▶ Exercise
Only lines holding "JSON" are needed; copy each of them from the data below.

▶ Dataset content
+++

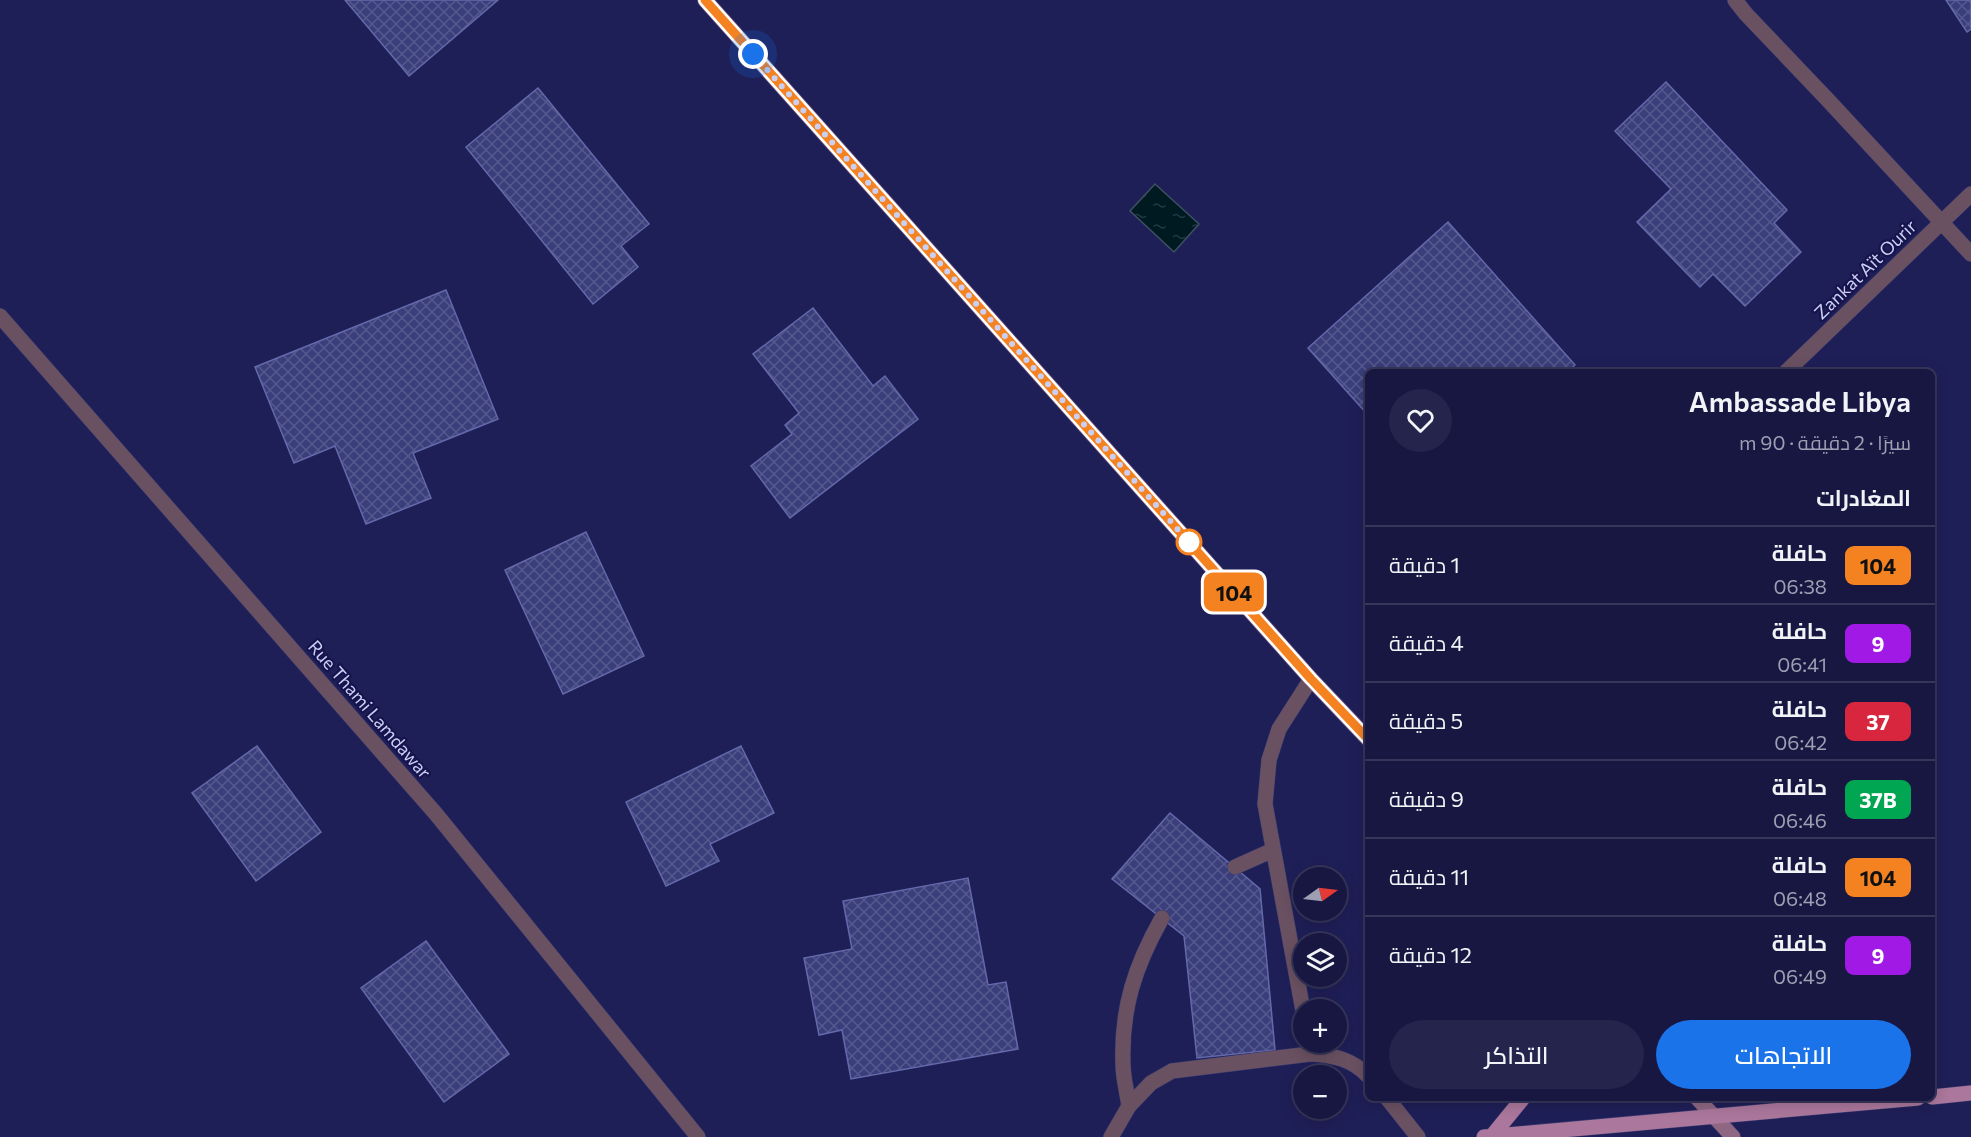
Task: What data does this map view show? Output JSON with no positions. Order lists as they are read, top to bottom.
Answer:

+++

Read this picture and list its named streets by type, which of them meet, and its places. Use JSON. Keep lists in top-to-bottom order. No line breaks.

+++

▶ Answer space
Task: What data does this map view show? Output JSON with no positions. Order lists as they are read, top to bottom.
Read this picture and list its named streets by type, which of them meet, and its places. Use JSON. Keep lists in top-to-bottom order. No line breaks.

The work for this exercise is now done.